As residents of New Jersey, we are all too familiar with Lyme disease. But what really is Lyme disease, what causes it, how does it affect our pets, and what can we do to treat and prevent it?
Ticks – Before & After A Blood Meal
Lyme disease is caused by a bacterium (Borrelia burgdorferi) that is spread by the deer tick (Ixodes scapularis). The tick initially ingests the bacterium when feeding on wildlife or other dogs that are infected, and then spreads it to other animals when it bites to take its next blood meal.
Dogs that are exposed to Lyme disease exhibit a variety of clinical signs ranging from none at all to death. Many dogs that test positive never develop clinical signs of the disease. When dogs do show signs of the disease, they are most commonly either signs of general malaise (fever, lethargy, depression) or lameness. Less commonly, Lyme disease can affect the kidneys and cause irreversible kidney failure and death.
Lyme disease is diagnosed via an in-house test called a “4DX.” It got its name because it diagnoses four diseases: heartworm, Lyme disease, Anaplasmosis, and Ehrlichiosis. With the exception of heartworm, we see these diseases all the time in Hunterdon County and the surrounding area. After diagnosis, a urine sample may be examined to look for kidney involvement. The treatment is generally a month long course of antibiotics. After treatment and at the time of future 4DX tests, a more specialized test called a “quantitative C6 antibody” test is sent out to the diagnostic lab. This test quantifies a specific antibody that is only made during active infection and allows us to decide whether further treatment is required. In some cases, it is impossible to completely clear the organism from the body. For this reason, even with appropriate treatment, signs of the disease can flare up again in the future.
All Dogs Are At Risk Of Lyme Disease
So how can we protect our canine companions from ticks and their diseases? There are two main strategies that we can employ: tick preventatives, and vaccination. Tick preventatives come in multiple formulations, and generally have the added benefit of killing not only ticks but fleas too. The products that we at Flemington Veterinary Hospital generally recommend are Frontline, Advantix (both topical), Nexgard (oral), and Seresto (collar). The Lyme bacteria has “outer surface proteins” that change between the tick and the dog. These proteins (Osp for short) are what our vaccines help provide coverage against. OspA is found in the tick, and there is only one type. OspC is found in the dog, and there are 11 different types that have been observed.
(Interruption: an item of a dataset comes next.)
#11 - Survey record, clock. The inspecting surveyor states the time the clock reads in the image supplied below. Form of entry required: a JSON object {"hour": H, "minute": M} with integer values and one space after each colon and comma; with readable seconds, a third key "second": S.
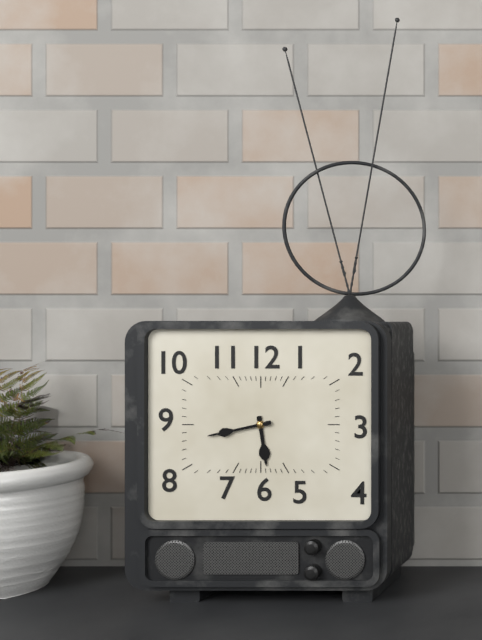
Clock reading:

Older vaccines protected against OspA and one variety of OspC, but our current vaccine provides broad spectrum coverage against OspA and seven types of OspC. There is not currently a vaccine that can protect against all OspC antigens, which is why vaccinating against Lyme disease isn’t 100% effective. However, it does dramatically reduce the chances of infection and can minimize the seriousness of the disease in a majority of vaccinated dogs.
In addition to the above, you can also help prevent Lyme disease by making small changes in your behavior. Avoiding wooded areas with excessive leaf litter or fields with tall grass will decrease tick exposure. Checking your dog closely for ticks after exposure to these areas is a great way to find ticks before they have a chance to bite. Keeping your lawn, bushes, and trees trimmed and raking dead leaves will allow for more sun exposure and make your property less appealing to the ticks.